Ted began to sing, to keep himself awake; and Paul, in a completely different voice from the one he had used in the discussion with Willi, started on a whimsical fantasy about what would happen in an imaginary white-settled Colony when the Africans revolted. (This was nearly a decade before Kenya and the Mau Mau.) Paul described how ‘two-men-and-a-half’ (Willi protested against the reference to Dostoevsky, whom he considered a reactionary writer) worked for twenty years to bring the local savages to a realization of their position as a vanguard. Suddenly a half-educated demagogue who had spent six months at the London School of Economics created a mass movement overnight, on the slogan: ‘Out with the Whites’. The two-men-and-a-half, responsible politicians, were shocked by this, but it was too late — the demagogue denounced them as being in the pay of the whites. The whites, in a panic, put the demagogue and the two-men-and-a-half into prison on some trumped-up charge; and, left leaderless, the black masses took to the forests and the kopjes and became guerrilla fighters. ‘As the black regiments were slowly defeated by the white regiments, dozens of nice clean-minded highly educated boys like us, brought all the way out from England to maintain law and order, they slowly succumbed to black magic, and the witch-doctors. This nasty un-Christian behaviour very properly alienated all right-minded people away from the black cause, and the nice clean boys like us, in a fury of moral condemnation beat them up, tortured them, and hanged them. Law and order won. The whites let the two-men-and-a-half out of prison, but hanged the demagogue. A minimum of democratic rights were announced for the black populace but the two-men-and-a-half, etc., etc., etc.’

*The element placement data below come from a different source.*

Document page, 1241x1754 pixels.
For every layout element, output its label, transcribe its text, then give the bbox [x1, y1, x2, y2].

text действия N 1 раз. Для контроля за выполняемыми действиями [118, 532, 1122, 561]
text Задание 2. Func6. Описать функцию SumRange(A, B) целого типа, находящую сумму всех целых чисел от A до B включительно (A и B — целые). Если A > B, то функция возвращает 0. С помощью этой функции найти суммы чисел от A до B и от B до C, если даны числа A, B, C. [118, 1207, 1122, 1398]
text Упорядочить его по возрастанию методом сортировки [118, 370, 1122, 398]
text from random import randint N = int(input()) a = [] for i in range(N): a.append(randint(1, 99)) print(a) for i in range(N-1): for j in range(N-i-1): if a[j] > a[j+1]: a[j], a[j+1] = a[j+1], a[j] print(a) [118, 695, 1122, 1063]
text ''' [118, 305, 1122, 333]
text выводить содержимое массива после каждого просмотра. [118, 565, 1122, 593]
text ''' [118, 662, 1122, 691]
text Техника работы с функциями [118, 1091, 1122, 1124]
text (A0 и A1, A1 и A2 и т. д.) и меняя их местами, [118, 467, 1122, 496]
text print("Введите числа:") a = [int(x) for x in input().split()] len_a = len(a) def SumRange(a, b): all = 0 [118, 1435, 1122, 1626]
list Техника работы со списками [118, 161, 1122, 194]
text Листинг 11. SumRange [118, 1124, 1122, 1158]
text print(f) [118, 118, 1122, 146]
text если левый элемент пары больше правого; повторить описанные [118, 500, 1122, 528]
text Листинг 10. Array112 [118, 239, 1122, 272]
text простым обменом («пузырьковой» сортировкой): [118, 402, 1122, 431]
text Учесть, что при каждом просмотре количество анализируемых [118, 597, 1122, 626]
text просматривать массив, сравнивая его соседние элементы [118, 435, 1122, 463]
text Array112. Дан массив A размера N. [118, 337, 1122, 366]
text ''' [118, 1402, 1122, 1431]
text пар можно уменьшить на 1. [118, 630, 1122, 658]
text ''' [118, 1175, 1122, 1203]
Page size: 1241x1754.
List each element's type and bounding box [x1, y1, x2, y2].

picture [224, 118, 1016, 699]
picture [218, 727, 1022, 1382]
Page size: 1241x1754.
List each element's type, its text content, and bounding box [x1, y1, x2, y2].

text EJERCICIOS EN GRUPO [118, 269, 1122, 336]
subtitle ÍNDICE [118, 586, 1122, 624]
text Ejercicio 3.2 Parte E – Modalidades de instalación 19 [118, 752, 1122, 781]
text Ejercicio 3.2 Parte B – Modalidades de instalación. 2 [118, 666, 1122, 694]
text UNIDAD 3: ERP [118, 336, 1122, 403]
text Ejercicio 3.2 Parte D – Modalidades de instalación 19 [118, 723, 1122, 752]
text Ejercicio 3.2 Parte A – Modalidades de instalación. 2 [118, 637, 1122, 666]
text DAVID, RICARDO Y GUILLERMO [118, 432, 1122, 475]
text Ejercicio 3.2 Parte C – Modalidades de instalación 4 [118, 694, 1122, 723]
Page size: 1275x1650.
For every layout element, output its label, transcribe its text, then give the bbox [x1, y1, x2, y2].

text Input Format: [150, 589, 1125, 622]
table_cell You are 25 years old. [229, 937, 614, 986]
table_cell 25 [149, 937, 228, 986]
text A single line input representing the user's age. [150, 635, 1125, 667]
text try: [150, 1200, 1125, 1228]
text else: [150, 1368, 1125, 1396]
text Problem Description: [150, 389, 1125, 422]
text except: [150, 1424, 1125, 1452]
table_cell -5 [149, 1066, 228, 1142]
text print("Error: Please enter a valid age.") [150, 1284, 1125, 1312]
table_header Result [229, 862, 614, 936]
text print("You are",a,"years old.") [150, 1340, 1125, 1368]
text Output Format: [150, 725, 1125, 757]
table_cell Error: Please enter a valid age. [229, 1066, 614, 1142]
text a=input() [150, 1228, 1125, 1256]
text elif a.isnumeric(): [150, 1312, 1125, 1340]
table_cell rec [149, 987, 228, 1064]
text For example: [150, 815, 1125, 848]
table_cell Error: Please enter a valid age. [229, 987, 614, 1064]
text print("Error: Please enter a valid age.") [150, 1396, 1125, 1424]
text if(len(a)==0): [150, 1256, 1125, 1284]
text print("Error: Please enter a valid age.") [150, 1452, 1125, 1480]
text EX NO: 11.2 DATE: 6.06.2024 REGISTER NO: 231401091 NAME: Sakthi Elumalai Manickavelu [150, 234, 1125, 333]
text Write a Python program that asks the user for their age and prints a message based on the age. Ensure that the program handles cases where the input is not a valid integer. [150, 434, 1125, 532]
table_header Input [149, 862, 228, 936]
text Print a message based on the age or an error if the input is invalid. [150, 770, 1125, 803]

We, none of us, said anything to this flight of fancy. It was so far from our prognostications. Besides, we were shocked at his tone. (Of course, now I recognize it as frustrated idealism — now I write the word in connection with Paul it surprises me. It’s the first time I’ve believed he was capable of it.) He went on: ‘There is another possibility. Suppose that the black armies win? There’s only one thing an intelligent nationalist leader can do, and that is to strengthen nationalist feeling and develop industry. Has it occurred to us, comrades, that it will be our duty, as progressives, to support nationalist states whose business it will be to develop all those capitalist unegalitarian ethics we hate so much? Well, has it? Because I see it, yes, I can see it in my crystal ball — but we are going to have to support it all. Oh, yes, yes, because there’ll be no alternative.’

‘You need a drink,’ Willi remarked at this point.